3. Ask yourself this question: What in this present moment do I need to learn (or change) in order to become the person I want to become? My best self? Here are a few things I have found I needed when I asked myself this question.
- To speak the truth in love
- To set firmer boundaries
- Not to worry so much what others think of me
- Let go of my desire to make everyone happy
- Not to let this person get the best of me or to make me act crazy
Believe me, it is very tempting in the moment to defend yourself or stay passive and let yourself be blamed for the problem, be totally intimidated and overcome, or aggressively strike back with your own attack. None of those ways will help you move forward with a toxic person. However, God does promise to use these painful moments for our good. Therefore, learn what you can from the painful moment and let go of the rest.
4. Teach yourself to respond out of the person you want to be rather than how you feel in the moment: We do this all the time by being responsible and getting out of bed to go to work even when we want to sleep in or getting up in the middle of the night with a sick child even if we don’t feel like it.
If you must respond in the moment, speak calmly, truthfully and firmly especially when you have to set a limit or say “no”. Refuse to engage in arguing, defending yourself, or circular conversations that go nowhere. Practice JADE: No JUSTIFYING, no ARGUING, no DEFENDING, no EXPLAINING.
5. Practice (and this takes a lot of work) looking at this difficult/destructive person in a different way than you have in the past: Instead of meditating on his or her faults or sin, look for her goodness, his humanness, or his/her woundedness.
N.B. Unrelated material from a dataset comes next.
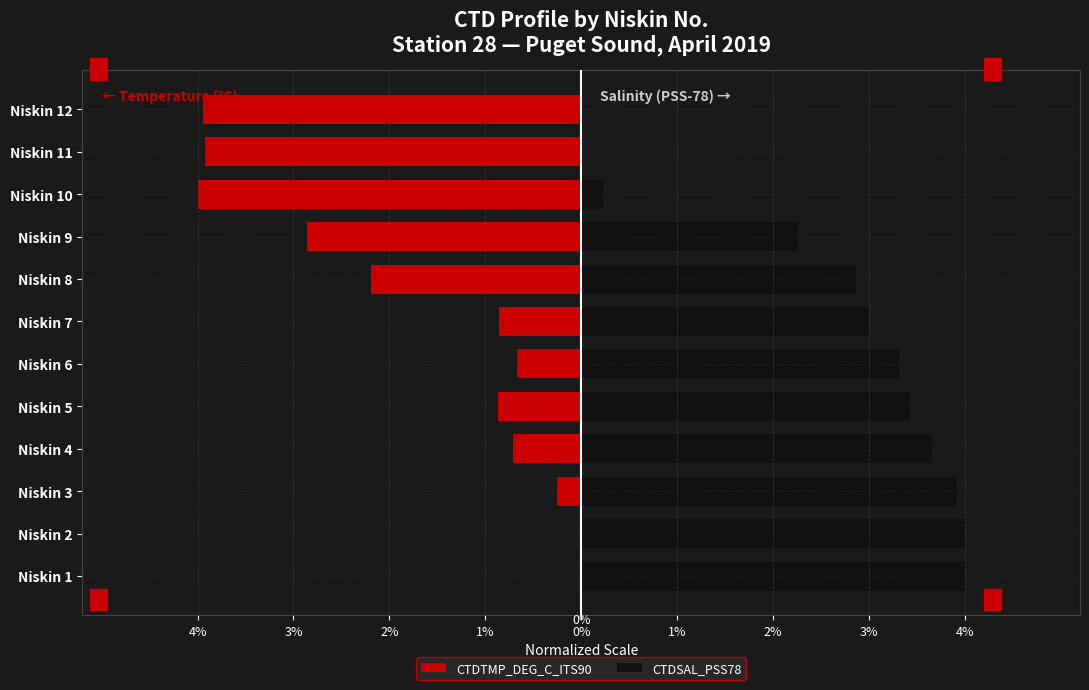

What is the total value across all series at 2%?

3.7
When you can see a person in this new way it’s much easier to allow God to fill us with His love and compassion for this pitiful person who would be so blind as to treat us (or anyone) in such a sinful way.
Having this change in perspective doesn’t excuse the toxic person or give him or her license to continue to do damage, but it does help us not to retaliate, judge or condemn. It also empowers us to forgive him/her, even if we can’t reconcile the relationship or trust this person. We can honestly pray God’s best for this person and leave him/her in His capable hands.
As believers we will surely encounter evil, but by practicing these five steps, you can learn to overcome evil’s toxic effects in you, with good.